### [Verilen Görevler]
A - Kaynak metne göre, ülkemizde din ile yönetimin birbirine karıştırılmaması neden bir zorunluluk olarak görülüyor? Bir ile üç cümle arasında açıklayın.
B - Kaynak metindeki hâkim örneğinde hâkim hangi vakitlerin namazını kılar?

### [Kaynak Metin]
______________________________

Bir misal verelim. Düşünün ki hâkim bir insan. Şimdi insan öldürmek dinde de yasaktır. Bugünkü hukukta da yasaktır. İnsan öldürene din şu cezayı verdi diye hâkim hükmederse, o zaman laiklik ihlal edilir. Hayır, hukuk bunu böyle emretti. Hukuk buna böyle bir ölçü koydu, mikyas koydu derde hükmünü verirse, laiklik ihlal edilmez. İkisi de ceza veriyor. Anlatabildim mi? Birisi din kaynaklıdır. Ama aynı hâkim Müslüman olduğu için, efendime söyleyeyim, hem mahkemesini yapar, mahkemesini devlet adına, millet adına yapar, ibadetini de kendi adına, öğle vakti, ikindi vakti namazını kılar. O devlet adınadır mahkeme yapmak, icra etmek, ibadetini yapmak da nefsi adınadır, kendi adınadır. İfade edebildim mi? Nefsi adına yapabilir ama yaptığı ibadeti devlet adına yapamaz. Olay budur yani incelik burada budur.
Zaten gelinen dünyanın bu noktasında, bu döneminde bunun da böyle olma mükellefiyeti, mecburiyeti var. Özellikle ülkemizde barışın, huzurun, birliğin teminatı için bunu yapmaya mecburuz. Ne dini hayata karışacağız, ne dini hayat adı altında yönetimi yönlendireceğiz. Bu demek değildir ki Müslüman yönetici olamaz. Müslüman yönetici olur ama inancı adına hüküm ihdas edemez. İfade edebildim mi? İnancı adına yapamaz ama kurallar adına yapar bunu. Yani buradaki incelik sadece budur.

______________________________

### [Kayıtlar]
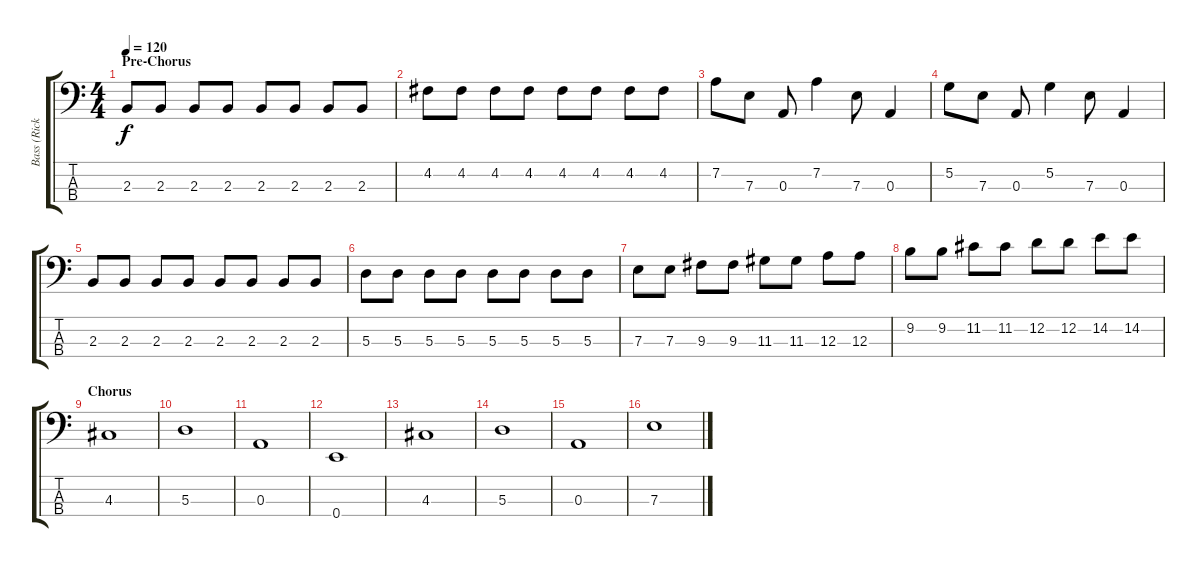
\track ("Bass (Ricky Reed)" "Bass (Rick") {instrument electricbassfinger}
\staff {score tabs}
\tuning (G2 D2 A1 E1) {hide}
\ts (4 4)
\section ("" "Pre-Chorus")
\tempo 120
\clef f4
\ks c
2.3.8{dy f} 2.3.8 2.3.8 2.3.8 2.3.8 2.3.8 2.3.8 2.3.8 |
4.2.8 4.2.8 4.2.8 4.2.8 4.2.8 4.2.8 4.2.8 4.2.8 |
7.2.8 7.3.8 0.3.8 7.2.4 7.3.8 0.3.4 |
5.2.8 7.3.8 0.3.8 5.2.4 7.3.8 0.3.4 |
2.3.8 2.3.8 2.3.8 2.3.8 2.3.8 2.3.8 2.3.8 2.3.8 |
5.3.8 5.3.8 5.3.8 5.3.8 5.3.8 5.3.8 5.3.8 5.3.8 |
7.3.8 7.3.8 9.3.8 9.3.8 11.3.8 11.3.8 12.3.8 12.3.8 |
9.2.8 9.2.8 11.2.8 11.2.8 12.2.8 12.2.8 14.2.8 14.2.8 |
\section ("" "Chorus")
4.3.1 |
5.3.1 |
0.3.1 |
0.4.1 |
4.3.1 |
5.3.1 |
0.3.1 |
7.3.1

______________________________

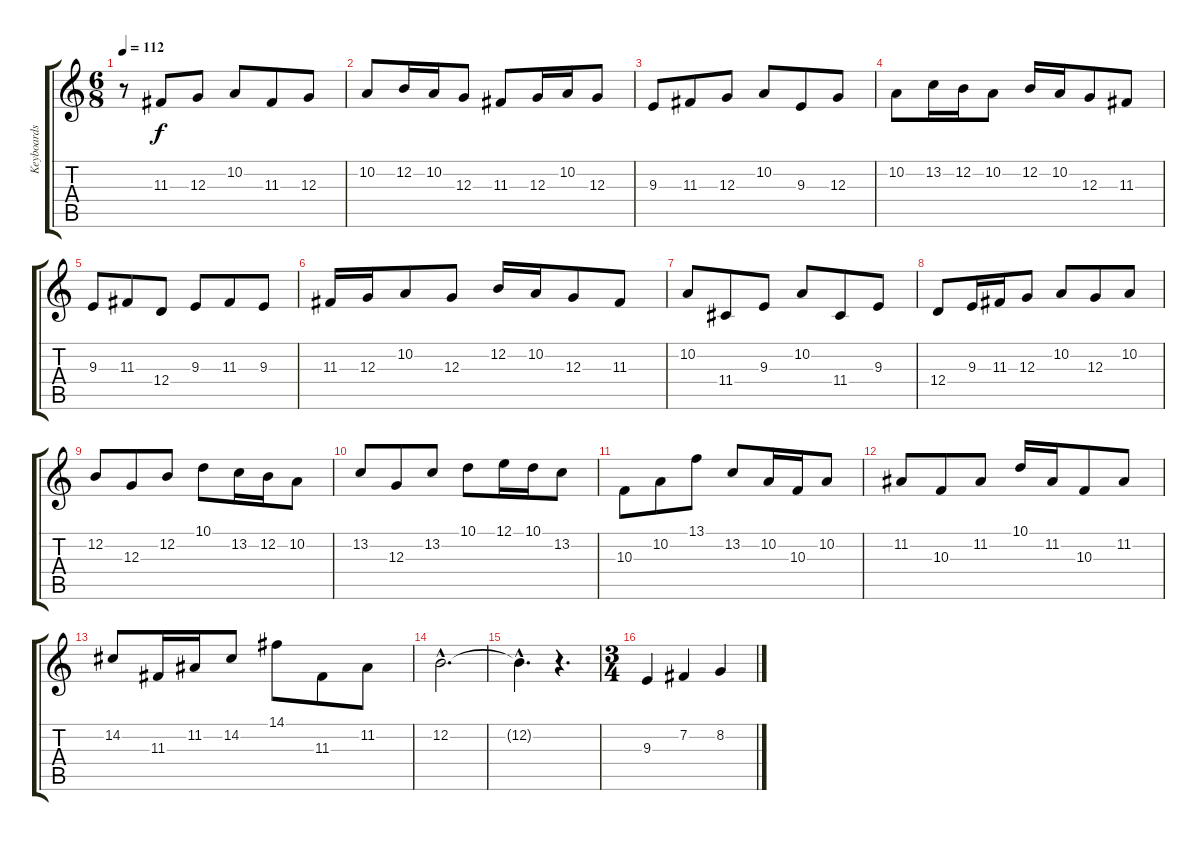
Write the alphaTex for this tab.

______________________________

### [Görevlere Göre Yanıtlar]
A - Metne göre dünyanın bu noktasında ve bu döneminde bunun böyle olma mükellefiyeti ve mecburiyeti vardır. Özellikle ülkemizde barışın, huzurun ve birliğin teminatı için bunu yapmak zorunludur.

B - Öğle ve ikindi vakitlerinin namazını kılar.